Während Produktorientierung die Fokussierung eines Ziels am Ende eines Lernprozesses meint (z. B. die Aufführung eines Werkes), so bedeutet Prozessorientierung die Fokussierung auf Tätigkeiten während des Lernprozesses: Instrumente ausprobieren, im Ensemble spielen, eigene Ideen entwickeln, selbständig Projekte erarbeiten, sich mit praktischen ästhetischen Fragen auseinandersetzen, kompositorische Entscheidungen treffen. Auch eine Bewertung der Schülerarbeiten berücksichtigt demnach Ideenreichtum, insistentes Schaffen, Verarbeitungstiefe, Interaktionen, Teamarbeit, Eigenständigkeit von Lernwegen und Lösungen.
a. Anregung
Lernprozesse sind mindestens so wichtig wie Lernresultate.

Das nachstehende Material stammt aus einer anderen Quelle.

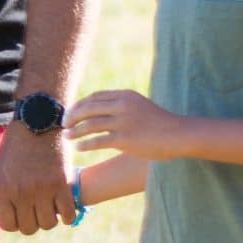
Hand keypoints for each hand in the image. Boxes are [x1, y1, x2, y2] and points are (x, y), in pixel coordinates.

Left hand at [0, 121, 75, 232]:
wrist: (38, 121)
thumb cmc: (17, 143)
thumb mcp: (0, 167)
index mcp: (4, 190)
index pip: (6, 224)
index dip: (14, 223)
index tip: (20, 217)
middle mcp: (21, 194)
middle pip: (28, 228)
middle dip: (32, 222)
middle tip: (37, 212)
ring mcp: (42, 190)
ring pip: (48, 223)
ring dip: (51, 218)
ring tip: (51, 209)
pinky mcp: (62, 184)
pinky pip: (68, 214)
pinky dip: (67, 214)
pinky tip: (65, 206)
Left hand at [66, 90, 186, 159]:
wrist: (178, 134)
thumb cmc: (158, 122)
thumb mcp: (139, 106)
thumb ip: (121, 106)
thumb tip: (97, 111)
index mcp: (125, 95)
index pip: (95, 97)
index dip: (79, 105)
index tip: (70, 112)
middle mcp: (122, 106)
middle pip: (88, 109)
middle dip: (72, 116)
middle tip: (63, 124)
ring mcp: (123, 122)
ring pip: (90, 125)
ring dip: (75, 131)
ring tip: (66, 137)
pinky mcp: (125, 139)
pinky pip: (98, 141)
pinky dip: (85, 144)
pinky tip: (78, 147)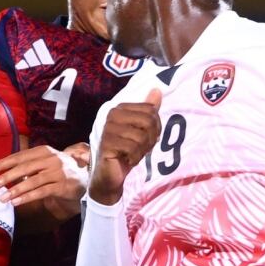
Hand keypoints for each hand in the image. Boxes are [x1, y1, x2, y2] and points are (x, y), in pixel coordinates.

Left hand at [0, 144, 88, 212]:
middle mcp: (51, 159)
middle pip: (24, 167)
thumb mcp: (44, 164)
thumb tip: (3, 175)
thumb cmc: (59, 171)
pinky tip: (16, 202)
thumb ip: (27, 167)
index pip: (19, 156)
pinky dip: (27, 197)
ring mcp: (58, 172)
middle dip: (5, 177)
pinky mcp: (63, 185)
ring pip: (32, 180)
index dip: (2, 163)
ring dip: (15, 190)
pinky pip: (42, 191)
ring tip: (2, 199)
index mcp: (43, 151)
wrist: (86, 179)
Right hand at [90, 88, 161, 204]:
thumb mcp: (141, 130)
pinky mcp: (107, 144)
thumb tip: (157, 90)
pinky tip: (128, 160)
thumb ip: (148, 110)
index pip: (150, 110)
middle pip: (148, 121)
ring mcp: (108, 129)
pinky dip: (135, 157)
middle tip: (141, 149)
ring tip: (133, 155)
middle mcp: (112, 115)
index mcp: (120, 108)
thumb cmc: (126, 152)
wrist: (110, 175)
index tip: (147, 138)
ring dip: (142, 150)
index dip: (155, 127)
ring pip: (141, 136)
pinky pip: (132, 147)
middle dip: (150, 139)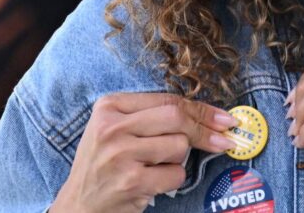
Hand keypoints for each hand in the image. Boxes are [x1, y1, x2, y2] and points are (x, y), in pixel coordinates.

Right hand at [50, 93, 238, 212]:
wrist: (79, 203)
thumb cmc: (104, 163)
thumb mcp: (115, 130)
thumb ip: (151, 117)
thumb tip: (207, 117)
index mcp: (109, 107)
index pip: (167, 100)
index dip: (201, 109)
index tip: (224, 118)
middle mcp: (113, 127)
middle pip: (177, 118)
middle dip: (205, 130)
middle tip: (223, 140)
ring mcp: (122, 154)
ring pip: (179, 147)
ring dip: (177, 159)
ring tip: (154, 165)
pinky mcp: (132, 181)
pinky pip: (176, 174)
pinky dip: (172, 179)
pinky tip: (152, 182)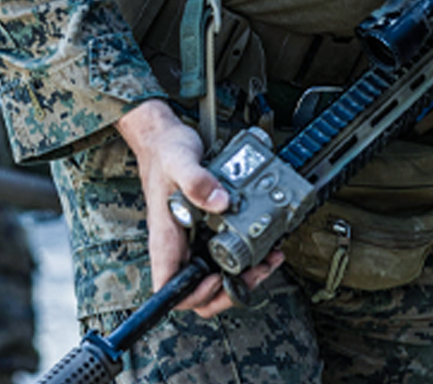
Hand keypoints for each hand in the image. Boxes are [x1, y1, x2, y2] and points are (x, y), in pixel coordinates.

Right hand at [115, 99, 285, 317]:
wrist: (164, 138)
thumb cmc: (165, 152)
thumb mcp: (181, 161)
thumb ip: (197, 181)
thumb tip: (220, 203)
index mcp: (166, 238)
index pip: (171, 288)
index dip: (195, 295)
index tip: (217, 279)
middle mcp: (178, 245)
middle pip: (199, 292)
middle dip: (230, 291)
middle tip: (256, 272)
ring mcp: (192, 240)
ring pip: (215, 276)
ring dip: (243, 276)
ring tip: (267, 260)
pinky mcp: (206, 229)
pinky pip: (224, 254)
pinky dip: (245, 256)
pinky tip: (263, 243)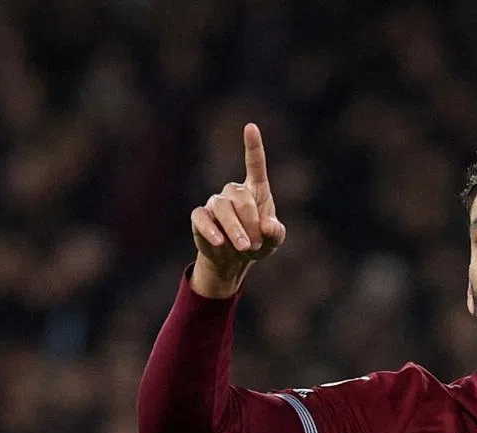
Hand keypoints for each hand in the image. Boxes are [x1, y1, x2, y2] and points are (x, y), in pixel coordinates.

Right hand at [190, 123, 286, 297]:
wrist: (234, 260)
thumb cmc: (257, 243)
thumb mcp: (274, 241)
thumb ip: (276, 233)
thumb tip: (267, 226)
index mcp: (255, 191)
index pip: (254, 165)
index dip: (253, 146)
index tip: (251, 127)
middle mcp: (233, 192)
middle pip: (240, 197)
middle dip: (250, 222)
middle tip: (256, 244)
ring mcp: (215, 203)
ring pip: (222, 208)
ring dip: (235, 229)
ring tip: (244, 248)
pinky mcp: (200, 217)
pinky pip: (202, 217)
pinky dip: (211, 230)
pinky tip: (220, 242)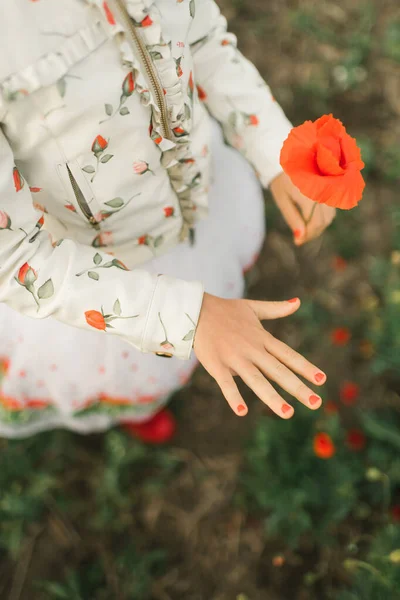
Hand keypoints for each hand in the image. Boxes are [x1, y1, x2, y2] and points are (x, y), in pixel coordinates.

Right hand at [193, 293, 325, 417]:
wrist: (195, 309)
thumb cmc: (225, 310)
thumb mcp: (253, 308)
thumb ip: (276, 309)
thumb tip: (298, 302)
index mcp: (262, 338)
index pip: (288, 355)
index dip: (305, 367)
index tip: (322, 380)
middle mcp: (252, 349)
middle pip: (278, 371)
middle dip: (298, 388)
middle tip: (316, 403)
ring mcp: (234, 358)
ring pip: (257, 380)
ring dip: (272, 397)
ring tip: (288, 413)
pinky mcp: (216, 365)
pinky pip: (226, 383)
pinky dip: (233, 397)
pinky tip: (242, 412)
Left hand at [270, 172, 335, 245]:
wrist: (289, 158)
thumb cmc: (281, 179)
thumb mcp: (282, 199)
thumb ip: (292, 218)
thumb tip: (300, 238)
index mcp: (310, 194)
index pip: (316, 223)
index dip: (308, 235)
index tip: (297, 242)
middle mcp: (323, 192)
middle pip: (324, 222)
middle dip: (312, 233)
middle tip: (299, 238)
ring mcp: (329, 191)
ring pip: (329, 217)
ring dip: (318, 226)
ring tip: (303, 228)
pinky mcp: (331, 190)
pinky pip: (330, 209)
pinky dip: (321, 217)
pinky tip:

Die Lehrperson steuert nicht primär musikalische Produkte an, sondern öffnet Freiräume für eigengestalterische Aktivitäten. Sie ermöglicht dadurch den Schüler·innen eigene Lernwege.
b. Reflexionsfrage
- Variieren deine prozessinitiierenden Aufgabenstellungen den Grad der Selbststeuerung (Lerntempo, Lernort, Arbeitsform, Inhalte, Ziele) und Selbstkonstruktion (enge, halb offene und offene Aufgabenstellungen)?